Required action – Could you copy, word for word, only the lines from the one containing "Recorded. Looks left: 1." through the last line of the records below, both included?

Material to process –
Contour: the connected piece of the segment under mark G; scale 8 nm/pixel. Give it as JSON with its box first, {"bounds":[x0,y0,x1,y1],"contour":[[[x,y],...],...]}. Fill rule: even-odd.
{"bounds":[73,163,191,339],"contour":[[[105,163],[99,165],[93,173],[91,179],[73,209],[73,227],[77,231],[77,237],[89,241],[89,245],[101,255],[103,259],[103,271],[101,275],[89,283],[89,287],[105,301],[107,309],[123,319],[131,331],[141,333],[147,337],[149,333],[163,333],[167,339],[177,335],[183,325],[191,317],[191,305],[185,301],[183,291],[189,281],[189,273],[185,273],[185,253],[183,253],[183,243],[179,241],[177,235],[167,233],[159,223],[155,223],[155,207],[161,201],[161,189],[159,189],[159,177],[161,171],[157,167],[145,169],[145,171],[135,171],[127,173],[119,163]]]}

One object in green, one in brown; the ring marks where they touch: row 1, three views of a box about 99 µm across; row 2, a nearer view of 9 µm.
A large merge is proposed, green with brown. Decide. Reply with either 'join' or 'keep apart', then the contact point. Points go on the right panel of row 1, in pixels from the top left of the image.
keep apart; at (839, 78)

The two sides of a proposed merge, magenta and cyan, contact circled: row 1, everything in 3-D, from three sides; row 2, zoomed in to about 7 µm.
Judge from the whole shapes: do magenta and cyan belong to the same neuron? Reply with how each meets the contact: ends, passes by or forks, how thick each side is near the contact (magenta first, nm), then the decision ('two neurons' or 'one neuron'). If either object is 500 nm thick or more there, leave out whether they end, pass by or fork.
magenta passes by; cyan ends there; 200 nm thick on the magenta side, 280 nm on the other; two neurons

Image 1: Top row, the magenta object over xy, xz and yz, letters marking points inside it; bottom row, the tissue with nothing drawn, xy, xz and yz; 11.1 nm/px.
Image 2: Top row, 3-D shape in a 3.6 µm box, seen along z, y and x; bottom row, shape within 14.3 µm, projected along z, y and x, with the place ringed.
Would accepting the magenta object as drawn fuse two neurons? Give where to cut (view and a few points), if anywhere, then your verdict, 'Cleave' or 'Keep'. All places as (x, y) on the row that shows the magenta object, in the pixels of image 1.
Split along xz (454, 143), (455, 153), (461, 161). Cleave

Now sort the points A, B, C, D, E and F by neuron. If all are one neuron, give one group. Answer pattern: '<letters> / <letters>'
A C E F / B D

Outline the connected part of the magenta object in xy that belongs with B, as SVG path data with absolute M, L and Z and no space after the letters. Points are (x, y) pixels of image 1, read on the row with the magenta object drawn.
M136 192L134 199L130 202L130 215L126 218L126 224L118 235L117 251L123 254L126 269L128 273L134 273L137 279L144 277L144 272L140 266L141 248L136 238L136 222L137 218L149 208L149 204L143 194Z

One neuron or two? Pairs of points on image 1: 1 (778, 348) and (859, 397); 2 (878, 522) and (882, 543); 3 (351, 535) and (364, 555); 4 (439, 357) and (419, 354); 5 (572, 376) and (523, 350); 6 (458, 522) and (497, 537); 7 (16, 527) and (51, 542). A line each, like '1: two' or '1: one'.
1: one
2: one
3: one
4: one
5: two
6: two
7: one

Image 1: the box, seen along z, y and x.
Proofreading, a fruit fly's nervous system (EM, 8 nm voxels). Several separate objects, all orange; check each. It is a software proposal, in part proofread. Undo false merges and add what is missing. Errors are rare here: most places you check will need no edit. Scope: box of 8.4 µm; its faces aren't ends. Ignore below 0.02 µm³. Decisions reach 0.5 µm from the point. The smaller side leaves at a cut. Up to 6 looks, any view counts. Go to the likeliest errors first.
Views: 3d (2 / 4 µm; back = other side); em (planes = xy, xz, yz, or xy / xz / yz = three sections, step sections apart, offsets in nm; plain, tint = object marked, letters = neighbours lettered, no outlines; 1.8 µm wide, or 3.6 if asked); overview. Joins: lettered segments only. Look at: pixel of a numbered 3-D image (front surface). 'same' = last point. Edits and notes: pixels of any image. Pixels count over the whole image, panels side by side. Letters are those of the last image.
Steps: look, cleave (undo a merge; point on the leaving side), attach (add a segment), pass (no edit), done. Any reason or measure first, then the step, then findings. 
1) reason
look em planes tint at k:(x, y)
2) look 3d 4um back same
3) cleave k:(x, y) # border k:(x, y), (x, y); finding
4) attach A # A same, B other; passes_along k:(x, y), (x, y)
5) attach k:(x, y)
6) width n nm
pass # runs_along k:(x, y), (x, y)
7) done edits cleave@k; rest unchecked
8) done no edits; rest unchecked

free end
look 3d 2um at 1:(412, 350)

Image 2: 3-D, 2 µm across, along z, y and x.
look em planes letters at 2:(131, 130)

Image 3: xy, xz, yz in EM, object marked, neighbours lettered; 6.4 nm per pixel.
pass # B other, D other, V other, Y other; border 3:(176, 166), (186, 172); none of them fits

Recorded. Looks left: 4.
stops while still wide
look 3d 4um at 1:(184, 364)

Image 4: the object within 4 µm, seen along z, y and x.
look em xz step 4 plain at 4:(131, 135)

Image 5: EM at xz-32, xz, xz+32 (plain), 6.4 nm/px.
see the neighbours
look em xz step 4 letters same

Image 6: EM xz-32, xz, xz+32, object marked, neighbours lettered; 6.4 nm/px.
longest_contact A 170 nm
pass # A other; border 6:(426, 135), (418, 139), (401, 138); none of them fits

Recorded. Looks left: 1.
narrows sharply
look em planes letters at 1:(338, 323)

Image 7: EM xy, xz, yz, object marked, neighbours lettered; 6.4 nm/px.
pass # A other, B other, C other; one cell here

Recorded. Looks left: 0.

Your solution –
Recorded. Looks left: 1.
narrows sharply
look em planes letters at 1:(338, 323)

Image 7: EM xy, xz, yz, object marked, neighbours lettered; 6.4 nm/px.
pass # A other, B other, C other; one cell here

Recorded. Looks left: 0.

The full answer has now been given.